Bahadur was ultimately recalled by Aurangzeb and replaced by Diler Khan. Many years later, he become Subedar of Burhanpur. When Bahadur khan Kokaltash was going to Aurangabad for his nephew's wedding with a girl from the royal family of Abul Hasan Qutb Shah, he took a force of 3,000 armies with him for the wedding and left Burhanpur with an army of 5,000 under his Deputy-Commander Kakar Khan. The Maratha ruler Sambhaji got that news then he decided to further bifurcate the force at Burhanpur by feigning a move to attack Surat, forcing the Mughals at Burhanpur to send reinforcement to Surat, the marathas successfully sacked the city. Bahadur Khan got angry and wanted to get revenge on Marathas, on 3 April 1680 Marathas ruler Shivaji died, in April–May 1680, Mughal emperor Aurangzeb campaign against marathas for 27 years war between Mughal-Marathas.

Then Bahadur Khan involved and he fought a Battle of Kalyan in 1682 to 1683, Subedar Bahadur Khan defeated the Maratha army and took over Kalyan. The Maratha ruler Sambhaji attempted a counter offensive, but failed and they were repulsed by Mughal forces. he expanded his conquest in Kalyan, then the year (1682 – 1688) Bahadur Khan Siege at Ramsej at six years war Mughals annexed Ramsej Fort. and he involved the Mughal-Maratha war for ten and half years then Aurangzeb dissolved him as Burhanpur Subedar and sent him for Subedari of Lahore in present-day Pakistan he appoint as governor post for (11 April 1691 – Mid of 1693) Aurangzeb dismissed him from this office. four years later, Khan-e-Jahan Bahadur Khan Kokaltash died on 23 November 1697 in Lahore and he was buried in his tomb named Tomb of Bahadur Khan.

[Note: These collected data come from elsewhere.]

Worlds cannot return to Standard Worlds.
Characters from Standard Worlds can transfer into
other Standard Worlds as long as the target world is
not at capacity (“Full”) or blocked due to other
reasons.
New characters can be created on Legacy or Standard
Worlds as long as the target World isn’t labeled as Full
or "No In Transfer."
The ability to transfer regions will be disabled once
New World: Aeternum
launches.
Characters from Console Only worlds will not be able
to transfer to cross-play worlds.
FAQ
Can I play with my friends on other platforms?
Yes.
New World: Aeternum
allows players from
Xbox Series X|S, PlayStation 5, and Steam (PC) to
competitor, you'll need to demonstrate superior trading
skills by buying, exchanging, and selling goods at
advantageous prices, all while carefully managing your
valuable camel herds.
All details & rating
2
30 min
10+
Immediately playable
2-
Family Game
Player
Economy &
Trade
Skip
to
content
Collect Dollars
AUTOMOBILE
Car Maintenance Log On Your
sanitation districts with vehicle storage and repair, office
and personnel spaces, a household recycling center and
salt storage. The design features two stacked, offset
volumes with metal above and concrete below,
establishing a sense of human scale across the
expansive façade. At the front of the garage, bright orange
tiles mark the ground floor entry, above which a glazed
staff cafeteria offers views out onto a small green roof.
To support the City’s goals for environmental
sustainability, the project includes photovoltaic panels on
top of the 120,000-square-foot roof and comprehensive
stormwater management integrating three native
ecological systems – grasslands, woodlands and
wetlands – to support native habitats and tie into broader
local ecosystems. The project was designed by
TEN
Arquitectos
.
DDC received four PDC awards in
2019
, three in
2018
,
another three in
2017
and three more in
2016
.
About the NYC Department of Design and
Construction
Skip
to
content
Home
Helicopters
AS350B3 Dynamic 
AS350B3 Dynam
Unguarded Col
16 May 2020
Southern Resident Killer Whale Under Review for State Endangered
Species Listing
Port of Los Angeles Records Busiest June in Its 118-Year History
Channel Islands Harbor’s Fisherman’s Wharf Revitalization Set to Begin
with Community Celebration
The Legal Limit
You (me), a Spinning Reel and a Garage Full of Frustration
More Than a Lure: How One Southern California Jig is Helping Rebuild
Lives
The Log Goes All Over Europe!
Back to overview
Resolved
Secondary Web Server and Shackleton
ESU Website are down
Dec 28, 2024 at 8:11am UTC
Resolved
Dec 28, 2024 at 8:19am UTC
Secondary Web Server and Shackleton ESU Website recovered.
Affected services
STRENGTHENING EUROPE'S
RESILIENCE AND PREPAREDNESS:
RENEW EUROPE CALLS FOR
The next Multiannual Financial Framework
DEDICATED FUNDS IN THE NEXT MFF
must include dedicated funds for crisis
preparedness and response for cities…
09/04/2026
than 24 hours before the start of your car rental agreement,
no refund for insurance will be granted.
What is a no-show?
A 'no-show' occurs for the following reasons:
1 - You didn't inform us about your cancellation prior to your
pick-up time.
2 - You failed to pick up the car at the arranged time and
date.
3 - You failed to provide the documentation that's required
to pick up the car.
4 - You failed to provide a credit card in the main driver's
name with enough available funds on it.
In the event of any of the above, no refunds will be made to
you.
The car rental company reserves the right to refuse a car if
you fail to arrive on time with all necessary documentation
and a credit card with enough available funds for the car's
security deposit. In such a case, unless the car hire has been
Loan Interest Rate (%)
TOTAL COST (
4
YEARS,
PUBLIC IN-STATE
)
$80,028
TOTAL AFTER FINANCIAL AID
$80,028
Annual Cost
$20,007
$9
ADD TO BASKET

He had six known sons. His oldest son, Muhammad Muhsin had died in battle. His other sons were Himmat Khan, Sipahdar Khan, Muzaffar Khan, Nasiri Khan and Abul Fatah. Himmat Khan served as a general against the Marathas, while Sipahdar Khan was the governor of Allahabad in 1707. Nasiri Khan died as a madman, while Abul Fatah, Bahadur Khan's youngest son, died in affliction during Muhammad Shah's reign.